Exactly as written, give back every record below.

__________________________________________________

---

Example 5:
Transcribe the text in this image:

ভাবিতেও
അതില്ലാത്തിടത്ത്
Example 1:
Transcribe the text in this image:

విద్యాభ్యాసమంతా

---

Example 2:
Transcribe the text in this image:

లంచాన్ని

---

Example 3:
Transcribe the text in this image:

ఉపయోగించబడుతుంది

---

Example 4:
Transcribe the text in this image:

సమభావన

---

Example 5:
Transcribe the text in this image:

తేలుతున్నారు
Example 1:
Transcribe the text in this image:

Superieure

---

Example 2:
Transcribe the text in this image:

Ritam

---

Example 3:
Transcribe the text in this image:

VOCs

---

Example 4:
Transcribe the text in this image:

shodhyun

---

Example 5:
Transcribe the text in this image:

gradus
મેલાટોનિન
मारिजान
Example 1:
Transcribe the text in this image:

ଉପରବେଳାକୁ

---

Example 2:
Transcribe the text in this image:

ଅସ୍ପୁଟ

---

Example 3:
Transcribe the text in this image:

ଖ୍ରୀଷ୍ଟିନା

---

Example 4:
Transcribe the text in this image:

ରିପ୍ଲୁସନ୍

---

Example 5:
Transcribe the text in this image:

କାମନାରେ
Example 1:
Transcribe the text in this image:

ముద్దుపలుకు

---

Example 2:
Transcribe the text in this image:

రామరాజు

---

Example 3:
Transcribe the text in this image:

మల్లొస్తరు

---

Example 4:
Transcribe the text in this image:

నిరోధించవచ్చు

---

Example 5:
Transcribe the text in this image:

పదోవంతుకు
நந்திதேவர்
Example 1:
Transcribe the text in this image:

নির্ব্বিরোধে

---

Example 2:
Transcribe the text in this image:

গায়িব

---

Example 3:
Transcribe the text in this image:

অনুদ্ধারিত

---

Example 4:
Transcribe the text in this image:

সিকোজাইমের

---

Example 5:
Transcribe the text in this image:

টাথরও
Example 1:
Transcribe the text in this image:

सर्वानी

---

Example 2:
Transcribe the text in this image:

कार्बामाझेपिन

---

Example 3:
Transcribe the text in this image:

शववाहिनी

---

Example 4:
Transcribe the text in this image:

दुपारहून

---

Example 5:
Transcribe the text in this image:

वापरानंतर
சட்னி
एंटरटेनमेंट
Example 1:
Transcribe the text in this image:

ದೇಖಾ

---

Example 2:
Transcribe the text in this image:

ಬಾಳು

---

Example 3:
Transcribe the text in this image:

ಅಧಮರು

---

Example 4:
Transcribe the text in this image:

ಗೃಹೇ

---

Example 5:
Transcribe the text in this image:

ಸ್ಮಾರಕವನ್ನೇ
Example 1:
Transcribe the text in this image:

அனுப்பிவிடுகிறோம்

__________________________________________________

**RESULT FOR THIS EXERCISE**.
---

Example 5:
Transcribe the text in this image:

ভাবিতেও
അതില്ലാത്തിടത്ത്
Example 1:
Transcribe the text in this image:

విద్యాభ్యాసమంతా

---

Example 2:
Transcribe the text in this image:

లంచాన్ని

---

Example 3:
Transcribe the text in this image:

ఉపయోగించబడుతుంది

---

Example 4:
Transcribe the text in this image:

సమభావన

---

Example 5:
Transcribe the text in this image:

తేలుతున్నారు
Example 1:
Transcribe the text in this image:

Superieure

---

Example 2:
Transcribe the text in this image:

Ritam

---

Example 3:
Transcribe the text in this image:

VOCs

---

Example 4:
Transcribe the text in this image:

shodhyun

---

Example 5:
Transcribe the text in this image:

gradus
મેલાટોનિન
मारिजान
Example 1:
Transcribe the text in this image:

ଉପରବେଳାକୁ

---

Example 2:
Transcribe the text in this image:

ଅସ୍ପୁଟ

---

Example 3:
Transcribe the text in this image:

ଖ୍ରୀଷ୍ଟିନା

---

Example 4:
Transcribe the text in this image:

ରିପ୍ଲୁସନ୍

---

Example 5:
Transcribe the text in this image:

କାମନାରେ
Example 1:
Transcribe the text in this image:

ముద్దుపలుకు

---

Example 2:
Transcribe the text in this image:

రామరాజు

---

Example 3:
Transcribe the text in this image:

మల్లొస్తరు

---

Example 4:
Transcribe the text in this image:

నిరోధించవచ్చు

---

Example 5:
Transcribe the text in this image:

పదోవంతుకు
நந்திதேவர்
Example 1:
Transcribe the text in this image:

নির্ব্বিরোধে

---

Example 2:
Transcribe the text in this image:

গায়িব

---

Example 3:
Transcribe the text in this image:

অনুদ্ধারিত

---

Example 4:
Transcribe the text in this image:

সিকোজাইমের

---

Example 5:
Transcribe the text in this image:

টাথরও
Example 1:
Transcribe the text in this image:

सर्वानी

---

Example 2:
Transcribe the text in this image:

कार्बामाझेपिन

---

Example 3:
Transcribe the text in this image:

शववाहिनी

---

Example 4:
Transcribe the text in this image:

दुपारहून

---

Example 5:
Transcribe the text in this image:

वापरानंतर
சட்னி
एंटरटेनमेंट
Example 1:
Transcribe the text in this image:

ದೇಖಾ

---

Example 2:
Transcribe the text in this image:

ಬಾಳು

---

Example 3:
Transcribe the text in this image:

ಅಧಮರು

---

Example 4:
Transcribe the text in this image:

ಗೃಹೇ

---

Example 5:
Transcribe the text in this image:

ಸ್ಮಾರಕವನ್ನೇ
Example 1:
Transcribe the text in this image:

அனுப்பிவிடுகிறோம்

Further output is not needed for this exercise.